Отгородить от холода стоянку довольно легко, но вот пройти маршем через стужу — нелёгкая задачка. Особенно с таинственными попутчиками. Окольными путями я поспрашивал у сестры и суккубы, не чувствуют ли они кого-то постороннего поблизости. Обе не заметили ничего необычного. Сунулся с этим вопросом к Тхуан, однако она тут же посоветовала спалить барханы до горизонта — на всякий случай.
Поднялся ветер. Стремительно похолодало, и я занялся костром. Поймал крохи флогистона, витавшие в воздухе, высек из них пламя, напитал ими сухие ветви колючего растения, натасканные Верилией. Носила она их с опаской, не прижимая к себе — видела, что творит яд на коротких шипах кустарника.
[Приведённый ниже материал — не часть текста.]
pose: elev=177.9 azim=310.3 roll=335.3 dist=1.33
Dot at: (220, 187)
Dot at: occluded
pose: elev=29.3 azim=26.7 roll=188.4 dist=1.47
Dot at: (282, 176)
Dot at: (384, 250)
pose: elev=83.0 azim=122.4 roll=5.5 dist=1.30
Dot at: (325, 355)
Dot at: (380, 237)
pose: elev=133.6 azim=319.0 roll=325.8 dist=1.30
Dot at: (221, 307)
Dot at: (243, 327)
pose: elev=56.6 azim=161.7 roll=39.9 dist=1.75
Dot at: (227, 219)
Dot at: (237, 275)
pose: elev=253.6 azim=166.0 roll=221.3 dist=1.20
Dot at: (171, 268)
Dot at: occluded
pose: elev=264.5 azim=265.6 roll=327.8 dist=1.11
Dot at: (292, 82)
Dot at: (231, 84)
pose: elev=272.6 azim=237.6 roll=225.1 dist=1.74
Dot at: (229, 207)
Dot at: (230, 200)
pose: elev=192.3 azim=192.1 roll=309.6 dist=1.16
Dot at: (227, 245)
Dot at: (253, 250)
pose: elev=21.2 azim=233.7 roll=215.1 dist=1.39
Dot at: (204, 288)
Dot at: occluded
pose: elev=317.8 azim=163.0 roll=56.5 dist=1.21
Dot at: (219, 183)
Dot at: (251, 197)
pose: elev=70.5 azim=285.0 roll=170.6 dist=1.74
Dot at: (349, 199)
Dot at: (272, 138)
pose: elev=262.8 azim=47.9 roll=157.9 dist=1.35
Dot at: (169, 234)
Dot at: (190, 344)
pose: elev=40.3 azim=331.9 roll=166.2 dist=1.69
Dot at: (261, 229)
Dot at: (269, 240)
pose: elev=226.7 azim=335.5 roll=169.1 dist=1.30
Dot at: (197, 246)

Из получившегося тепла я свил крошечный кокон, которым окутал стоянку. Если Диттос не будет выделываться, этого хватит на самый суровый час.
Но Диттос капризничал. Или решил наконец добить наглых иномирцев, которые посмели пообвыкнуться с его порядками. На небо наползли жирные свинцовые тучи, прогнали багровое око светила. Ветер крепчал с каждой минутой, бесился, подхватывая жар костра и разнося по пустыне — будто ей было мало!
Эти закидоны измерения мы уже видели. Но оно подготовило другой трюк, ранее на нас не испробованный. Завывания воздуха, носящегося по расщелине, приобрели зловещие интонации. Захрустел на зубах песок, поднятый им.
В мгновение ока видимость упала до нуля. Я видел не дальше своих ладоней, да и то — если приоткрывал глаза. А в них сразу лезла нахальная песчаная лапа. Кое-как разведённый костерок погас, и на смену хрупкому теплу явилась пустынная вьюга.
Подсобравшись, я создал волей воздушный барьер, однако надолго он осаду мириада песчинок не остановит. Работать с рассыпчатым веществом всегда было сложно, а уж в условиях, когда дьявольский мир сопротивляется приказам, и подавно.
К тому же я ощутил в глубине бури нечто настораживающее. Она возникла резко, без предварительных знаков. Мы очутились в её сердце, хоть нас прикрывали скалы. А самое главное заключалось в том, что откуда-то издалека доносилось дрожание ткани реальности, меняемой колдовством.
Неизвестные преследователи сделали свой ход. И он оказался более разумным, чем я привык ожидать от местных жителей, опьянённых насилием. Но, как легко догадаться, сообразительность новых врагов означала лишь больше проблем для меня.